Why were these models totally wrong?
They simply did not take into account the structural phenomena related to agriculture (such as the non-elasticity of demand compared to prices) and they considered the agricultural sector as completely independent from its environment. This of course is not true. Examples of this are the cost of transport and the current problems of freight in Europe (problems in Hungarian maize exports). Environmental constraints were not taken into account in these models, whether it concerned protection of the environment or plant health. And finally, exchange rates were not taken into consideration. To this was added the fact that agriculture is by no means delocalizable. All these models are constructed around a representative consumer: but does this really exist in our world? The answer of course is no. Because the respective needs of Asia, Africa and our developed countries are not at all similar. The distinction between rich and poor was not established and unemployment was not taken into account. A certain number of macro-economic elements outside agriculture should incite us to reflect on this.

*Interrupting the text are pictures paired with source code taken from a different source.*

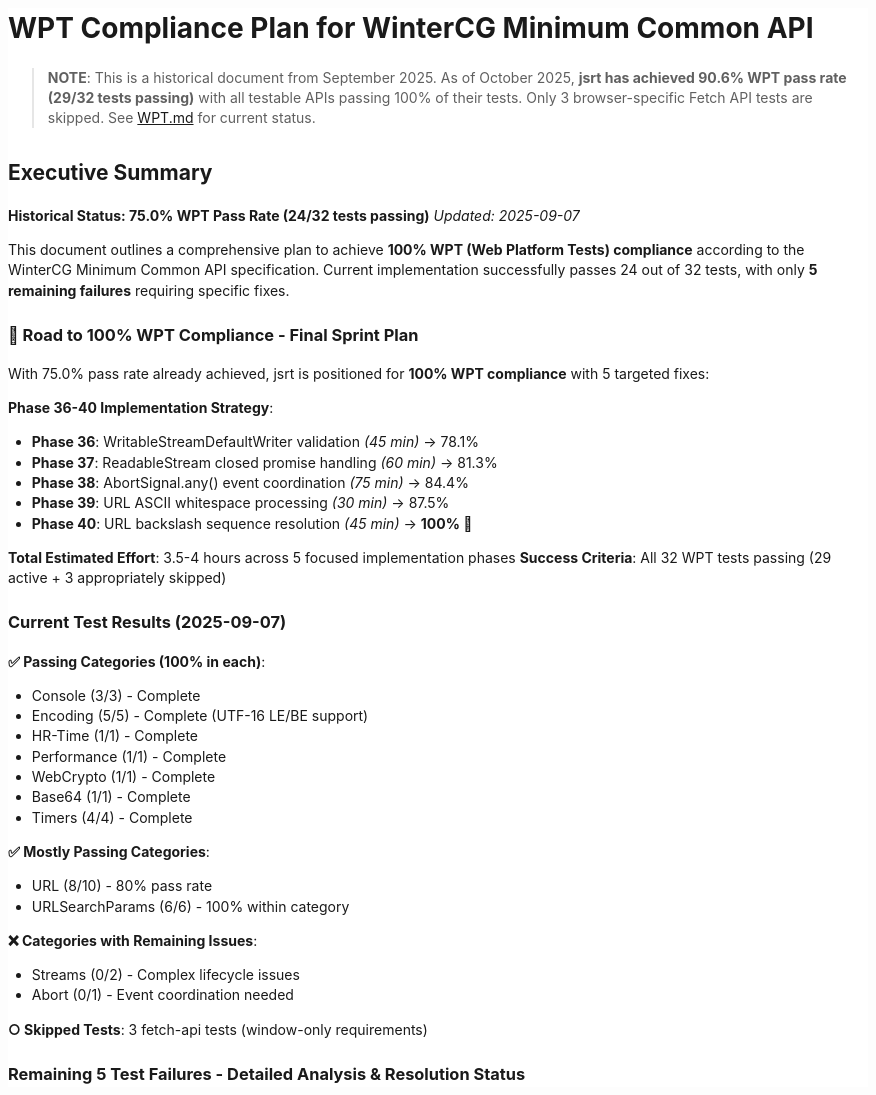 # WPT Compliance Plan for WinterCG Minimum Common API

> **NOTE**: This is a historical document from September 2025. As of October 2025, **jsrt has achieved 90.6% WPT pass rate (29/32 tests passing)** with all testable APIs passing 100% of their tests. Only 3 browser-specific Fetch API tests are skipped. See [WPT.md](WPT.md) for current status.

## Executive Summary

**Historical Status: 75.0% WPT Pass Rate (24/32 tests passing)**
*Updated: 2025-09-07*

This document outlines a comprehensive plan to achieve **100% WPT (Web Platform Tests) compliance** according to the WinterCG Minimum Common API specification. Current implementation successfully passes 24 out of 32 tests, with only **5 remaining failures** requiring specific fixes.

### 🎯 Road to 100% WPT Compliance - Final Sprint Plan

With 75.0% pass rate already achieved, jsrt is positioned for **100% WPT compliance** with 5 targeted fixes:

**Phase 36-40 Implementation Strategy**:
- **Phase 36**: WritableStreamDefaultWriter validation *(45 min)* → 78.1% 
- **Phase 37**: ReadableStream closed promise handling *(60 min)* → 81.3%
- **Phase 38**: AbortSignal.any() event coordination *(75 min)* → 84.4% 
- **Phase 39**: URL ASCII whitespace processing *(30 min)* → 87.5%
- **Phase 40**: URL backslash sequence resolution *(45 min)* → **100% 🎉**

**Total Estimated Effort**: 3.5-4 hours across 5 focused implementation phases
**Success Criteria**: All 32 WPT tests passing (29 active + 3 appropriately skipped)

### Current Test Results (2025-09-07)

**✅ Passing Categories (100% in each)**:
- Console (3/3) - Complete
- Encoding (5/5) - Complete (UTF-16 LE/BE support)
- HR-Time (1/1) - Complete  
- Performance (1/1) - Complete
- WebCrypto (1/1) - Complete
- Base64 (1/1) - Complete
- Timers (4/4) - Complete

**✅ Mostly Passing Categories**:
- URL (8/10) - 80% pass rate
- URLSearchParams (6/6) - 100% within category

**❌ Categories with Remaining Issues**:
- Streams (0/2) - Complex lifecycle issues
- Abort (0/1) - Event coordination needed

**○ Skipped Tests**: 3 fetch-api tests (window-only requirements)

### Remaining 5 Test Failures - Detailed Analysis & Resolution Status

Within WOAgri, without being conservative or protectionist, we work on the assumption that the specificities of the agricultural sector need a minimum of regulations. Our objective is to develop on an international level. We have in fact already met some African public figures and we plan to go the United States in the spring. The organization’s mission is to expand and try to build a model that takes into account these “forgotten” effects mentioned before. With the conviction that political decisions will be more rational if they are based on fair foundations.